Mengungkap Kisah Para Pelopor Revolusi Digital
Temukan cerita inspiratif tentang Alan Turing dan kontribusinya dalam pengembangan kecerdasan buatan dari buku Walter Isaacson yang mengupas para inovator di balik kemajuan teknologi digital.
Teknologi modern tidak muncul begitu saja dalam sekejap, melainkan hasil kerja keras banyak orang selama puluhan tahun. Buku Para Inovator karya Walter Isaacson menceritakan tentang para tokoh yang membawa revolusi digital.

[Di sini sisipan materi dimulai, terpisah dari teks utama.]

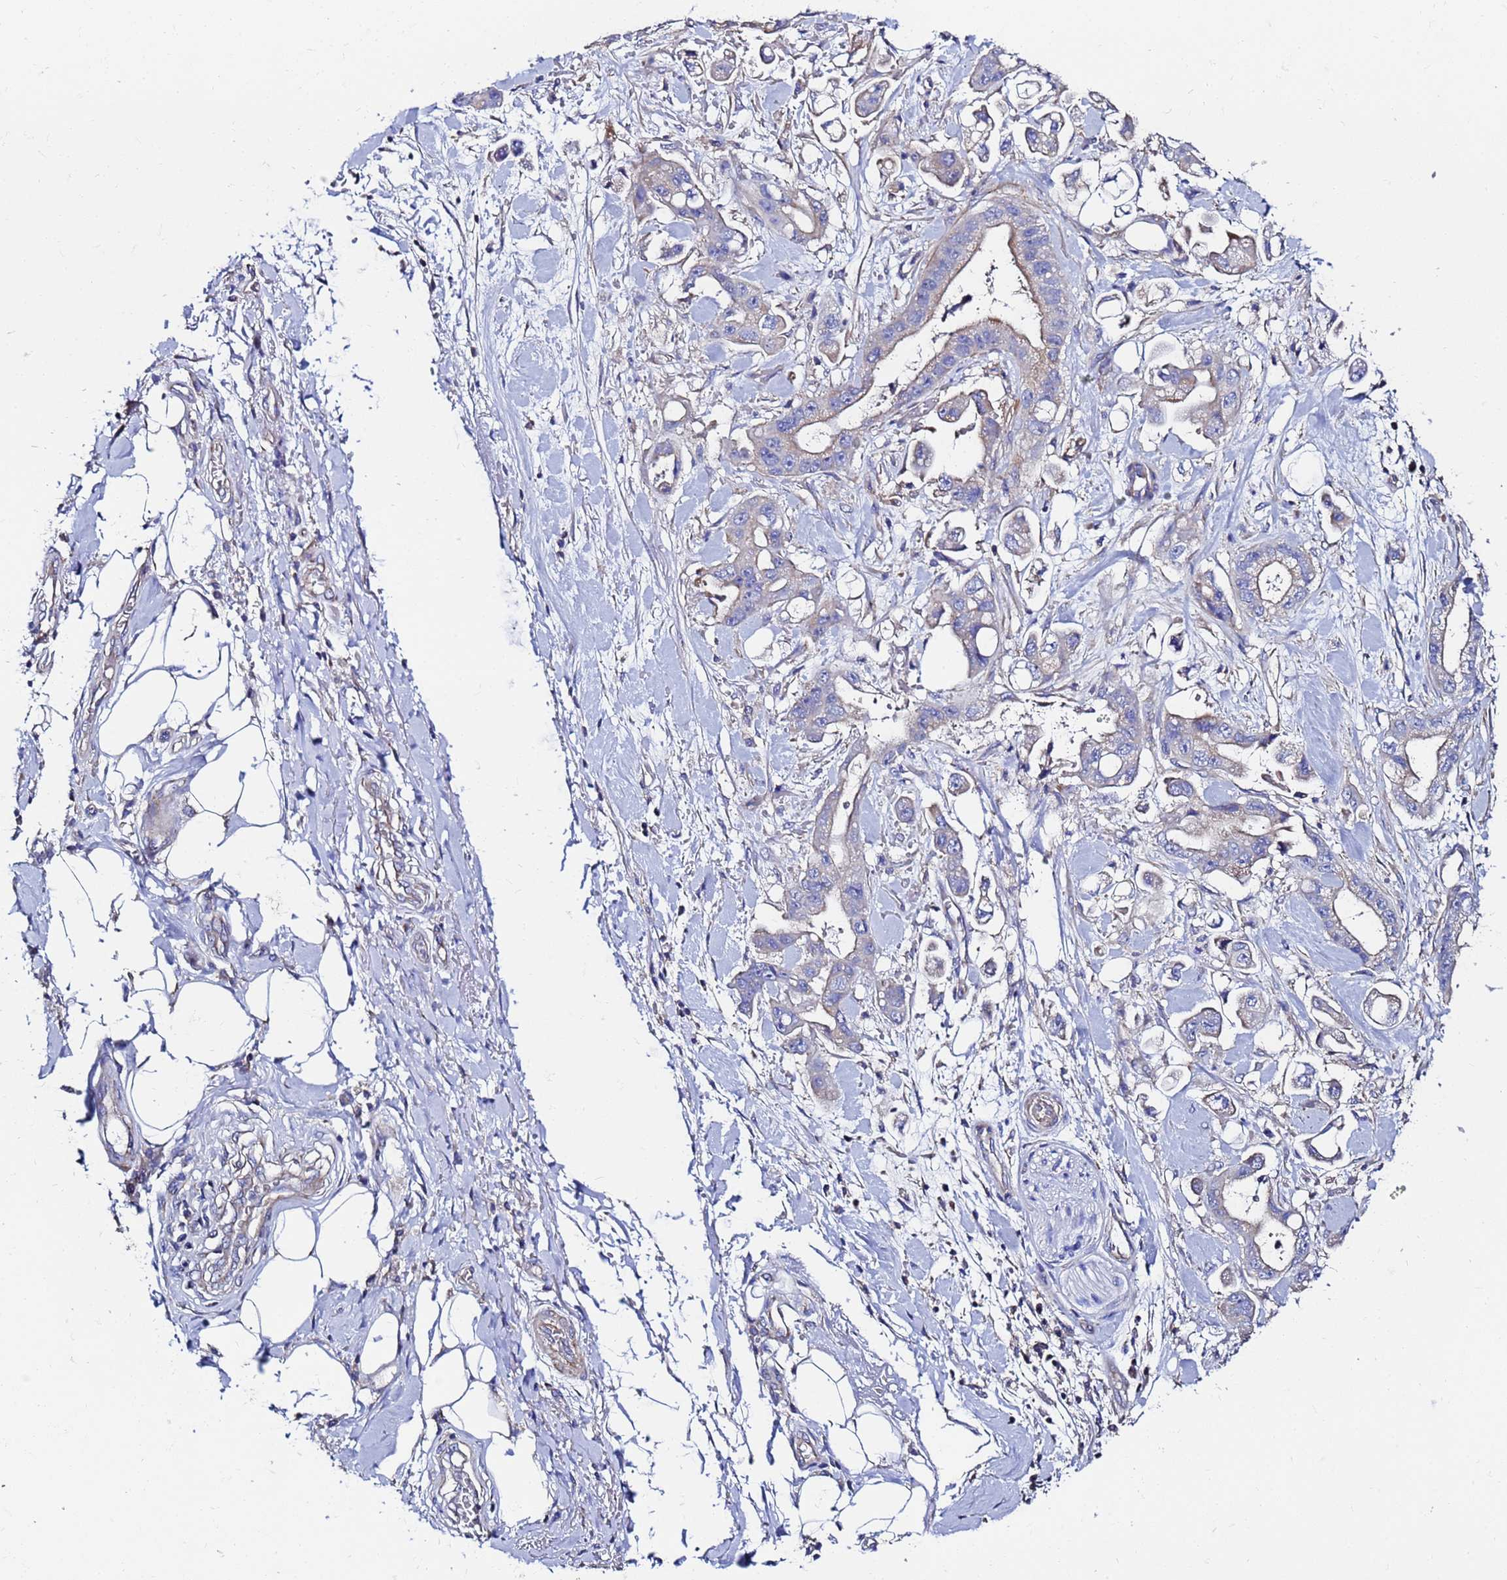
{"staining": {"intensity": "weak", "quantity": "<25%", "location": "cytoplasmic/membranous"}, "tissue": "stomach cancer", "cell_type": "Tumor cells", "image_type": "cancer", "snomed": [{"axis": "morphology", "description": "Adenocarcinoma, NOS"}, {"axis": "topography", "description": "Stomach"}], "caption": "Immunohistochemistry micrograph of human stomach adenocarcinoma stained for a protein (brown), which demonstrates no staining in tumor cells. Brightfield microscopy of immunohistochemistry (IHC) stained with DAB (brown) and hematoxylin (blue), captured at high magnification.", "gene": "FAHD2A", "patient": {"sex": "male", "age": 62}}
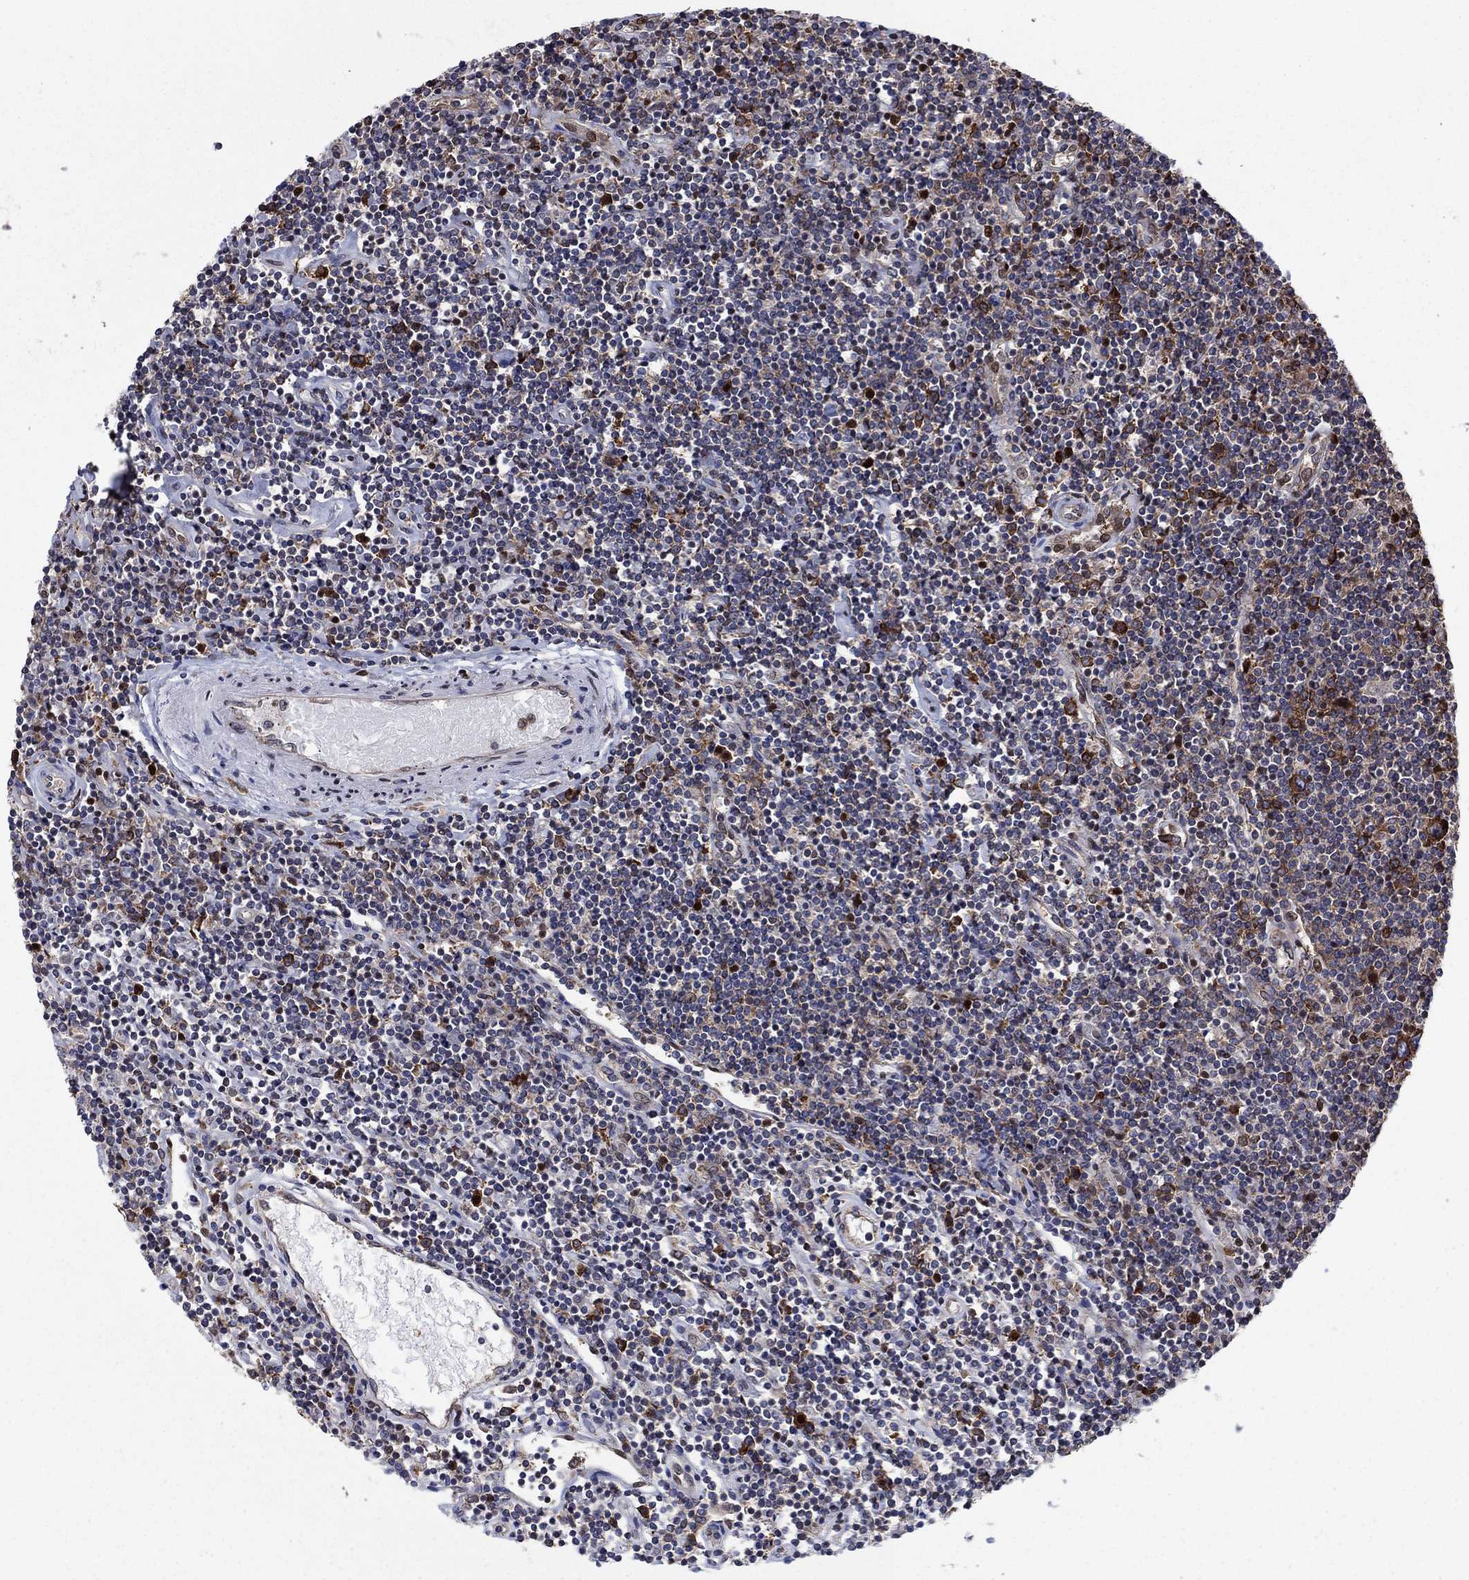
{"staining": {"intensity": "strong", "quantity": ">75%", "location": "cytoplasmic/membranous"}, "tissue": "lymphoma", "cell_type": "Tumor cells", "image_type": "cancer", "snomed": [{"axis": "morphology", "description": "Hodgkin's disease, NOS"}, {"axis": "topography", "description": "Lymph node"}], "caption": "High-magnification brightfield microscopy of Hodgkin's disease stained with DAB (brown) and counterstained with hematoxylin (blue). tumor cells exhibit strong cytoplasmic/membranous positivity is identified in about>75% of cells.", "gene": "YBX1", "patient": {"sex": "male", "age": 40}}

Kali ini, kami menghadirkan cuplikan tentang Alan Turing, sosok penting dalam teori kecerdasan buatan. Sebagai bonus, pembaca ZAMONA berkesempatan memenangkan salinan buku ini.
Apakah Mesin Bisa Berpikir?
Ketika Alan Turing memikirkan konsep komputer dengan program yang dapat disimpan, ia teringat pada pernyataan Ada Lovelace dalam catatan akhir karya Charles Babbage seabad sebelumnya. Ada berpendapat bahwa mesin takkan mampu berpikir. Turing bertanya-tanya, jika mesin bisa memodifikasi programnya sendiri berdasarkan informasi yang diproses, bukankah itu bentuk pembelajaran? Mungkinkah hal itu membuka jalan bagi kecerdasan buatan?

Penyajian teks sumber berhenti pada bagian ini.